* [REQUEST] Below are records; how many of their lines contain "Forum"? Give the number and no other words.

* [SUPPLIED DATA]
:::
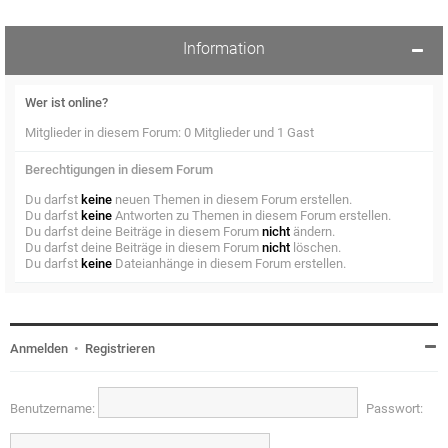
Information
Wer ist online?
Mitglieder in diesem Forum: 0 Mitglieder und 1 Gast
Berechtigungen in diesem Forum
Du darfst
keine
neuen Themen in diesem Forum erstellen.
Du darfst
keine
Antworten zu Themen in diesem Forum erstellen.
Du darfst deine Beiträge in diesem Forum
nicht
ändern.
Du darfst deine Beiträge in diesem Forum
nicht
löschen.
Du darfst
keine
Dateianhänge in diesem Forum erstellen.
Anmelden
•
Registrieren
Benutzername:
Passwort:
:::
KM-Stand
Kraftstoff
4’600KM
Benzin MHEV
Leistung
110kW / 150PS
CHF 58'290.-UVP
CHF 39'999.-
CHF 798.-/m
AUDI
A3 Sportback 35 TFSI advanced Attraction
:::
* [TASK SOLUTION] 7